■ **DATA PROVIDED**:
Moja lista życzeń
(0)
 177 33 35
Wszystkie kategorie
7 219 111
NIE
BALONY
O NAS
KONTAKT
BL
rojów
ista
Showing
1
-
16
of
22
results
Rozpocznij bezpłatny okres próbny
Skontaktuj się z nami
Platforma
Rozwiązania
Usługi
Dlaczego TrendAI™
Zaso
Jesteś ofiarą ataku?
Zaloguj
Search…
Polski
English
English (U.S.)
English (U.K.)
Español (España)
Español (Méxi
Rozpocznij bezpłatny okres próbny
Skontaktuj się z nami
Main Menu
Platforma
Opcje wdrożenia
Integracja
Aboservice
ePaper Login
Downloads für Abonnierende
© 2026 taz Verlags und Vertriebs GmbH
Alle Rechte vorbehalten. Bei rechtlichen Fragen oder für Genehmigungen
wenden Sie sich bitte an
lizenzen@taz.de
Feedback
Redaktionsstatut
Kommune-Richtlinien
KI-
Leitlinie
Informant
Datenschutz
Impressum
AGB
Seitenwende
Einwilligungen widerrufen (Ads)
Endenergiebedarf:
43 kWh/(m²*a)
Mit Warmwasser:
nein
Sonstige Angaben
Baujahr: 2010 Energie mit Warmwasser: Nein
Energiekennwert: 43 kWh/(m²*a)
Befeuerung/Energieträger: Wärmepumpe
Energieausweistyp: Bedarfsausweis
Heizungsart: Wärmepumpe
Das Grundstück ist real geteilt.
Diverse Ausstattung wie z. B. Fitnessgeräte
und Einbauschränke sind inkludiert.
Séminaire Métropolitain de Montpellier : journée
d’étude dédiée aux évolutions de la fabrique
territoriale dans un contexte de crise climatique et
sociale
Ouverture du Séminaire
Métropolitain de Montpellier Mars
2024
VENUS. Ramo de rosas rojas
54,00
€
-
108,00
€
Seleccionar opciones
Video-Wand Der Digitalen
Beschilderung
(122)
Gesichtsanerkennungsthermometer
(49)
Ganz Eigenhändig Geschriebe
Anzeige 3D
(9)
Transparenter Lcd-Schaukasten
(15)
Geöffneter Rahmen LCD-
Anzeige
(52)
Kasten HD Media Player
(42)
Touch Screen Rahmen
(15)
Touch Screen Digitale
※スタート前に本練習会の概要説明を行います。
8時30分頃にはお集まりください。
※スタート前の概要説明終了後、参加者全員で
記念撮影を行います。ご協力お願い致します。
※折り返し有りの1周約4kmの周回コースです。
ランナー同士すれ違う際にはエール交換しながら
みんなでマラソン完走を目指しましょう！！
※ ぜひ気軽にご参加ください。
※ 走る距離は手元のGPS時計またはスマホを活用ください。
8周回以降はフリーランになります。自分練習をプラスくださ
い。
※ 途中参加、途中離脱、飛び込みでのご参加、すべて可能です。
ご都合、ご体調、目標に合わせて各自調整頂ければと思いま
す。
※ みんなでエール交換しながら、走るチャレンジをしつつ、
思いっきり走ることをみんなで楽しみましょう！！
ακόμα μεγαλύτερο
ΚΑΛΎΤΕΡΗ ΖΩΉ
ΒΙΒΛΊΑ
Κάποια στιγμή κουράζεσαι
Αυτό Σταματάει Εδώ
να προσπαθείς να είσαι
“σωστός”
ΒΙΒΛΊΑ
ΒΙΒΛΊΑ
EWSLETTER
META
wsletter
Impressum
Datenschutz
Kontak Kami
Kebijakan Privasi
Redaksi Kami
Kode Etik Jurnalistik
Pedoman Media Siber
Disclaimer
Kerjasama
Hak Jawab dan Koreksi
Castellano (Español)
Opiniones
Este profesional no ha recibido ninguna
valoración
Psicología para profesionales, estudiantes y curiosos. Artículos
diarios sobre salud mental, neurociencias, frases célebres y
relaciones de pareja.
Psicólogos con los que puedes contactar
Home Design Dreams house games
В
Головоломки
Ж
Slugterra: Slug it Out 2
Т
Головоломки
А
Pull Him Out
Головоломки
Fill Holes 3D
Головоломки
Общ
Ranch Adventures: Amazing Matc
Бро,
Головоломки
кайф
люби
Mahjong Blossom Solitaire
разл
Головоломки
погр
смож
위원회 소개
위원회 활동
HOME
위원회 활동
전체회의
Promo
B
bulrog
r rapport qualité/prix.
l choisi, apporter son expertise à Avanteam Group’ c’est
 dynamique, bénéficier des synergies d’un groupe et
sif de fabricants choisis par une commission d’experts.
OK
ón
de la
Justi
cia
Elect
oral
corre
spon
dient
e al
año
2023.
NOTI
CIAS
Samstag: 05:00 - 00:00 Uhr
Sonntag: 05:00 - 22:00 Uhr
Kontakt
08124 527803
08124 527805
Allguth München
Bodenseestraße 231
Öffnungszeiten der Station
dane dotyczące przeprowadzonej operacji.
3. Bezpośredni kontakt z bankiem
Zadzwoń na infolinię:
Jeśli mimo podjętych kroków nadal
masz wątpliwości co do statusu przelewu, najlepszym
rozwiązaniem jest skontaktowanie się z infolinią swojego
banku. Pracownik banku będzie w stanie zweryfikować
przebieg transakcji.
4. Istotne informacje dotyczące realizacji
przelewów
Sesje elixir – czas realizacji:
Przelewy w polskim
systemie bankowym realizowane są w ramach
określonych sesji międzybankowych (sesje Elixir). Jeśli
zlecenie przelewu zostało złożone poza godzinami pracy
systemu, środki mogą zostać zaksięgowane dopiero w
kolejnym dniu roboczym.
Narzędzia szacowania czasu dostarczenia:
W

■ **DESCRIPTION OF THE TASK**: Reproduce verbatim the stretch of the records from the start through the line containing "Ouverture du Séminaire", including that line.

■ **RESPONSE TO THE EXERCISE**:
Moja lista życzeń
(0)
 177 33 35
Wszystkie kategorie
7 219 111
NIE
BALONY
O NAS
KONTAKT
BL
rojów
ista
Showing
1
-
16
of
22
results
Rozpocznij bezpłatny okres próbny
Skontaktuj się z nami
Platforma
Rozwiązania
Usługi
Dlaczego TrendAI™
Zaso
Jesteś ofiarą ataku?
Zaloguj
Search…
Polski
English
English (U.S.)
English (U.K.)
Español (España)
Español (Méxi
Rozpocznij bezpłatny okres próbny
Skontaktuj się z nami
Main Menu
Platforma
Opcje wdrożenia
Integracja
Aboservice
ePaper Login
Downloads für Abonnierende
© 2026 taz Verlags und Vertriebs GmbH
Alle Rechte vorbehalten. Bei rechtlichen Fragen oder für Genehmigungen
wenden Sie sich bitte an
lizenzen@taz.de
Feedback
Redaktionsstatut
Kommune-Richtlinien
KI-
Leitlinie
Informant
Datenschutz
Impressum
AGB
Seitenwende
Einwilligungen widerrufen (Ads)
Endenergiebedarf:
43 kWh/(m²*a)
Mit Warmwasser:
nein
Sonstige Angaben
Baujahr: 2010 Energie mit Warmwasser: Nein
Energiekennwert: 43 kWh/(m²*a)
Befeuerung/Energieträger: Wärmepumpe
Energieausweistyp: Bedarfsausweis
Heizungsart: Wärmepumpe
Das Grundstück ist real geteilt.
Diverse Ausstattung wie z. B. Fitnessgeräte
und Einbauschränke sind inkludiert.
Séminaire Métropolitain de Montpellier : journée
d’étude dédiée aux évolutions de la fabrique
territoriale dans un contexte de crise climatique et
sociale
Ouverture du Séminaire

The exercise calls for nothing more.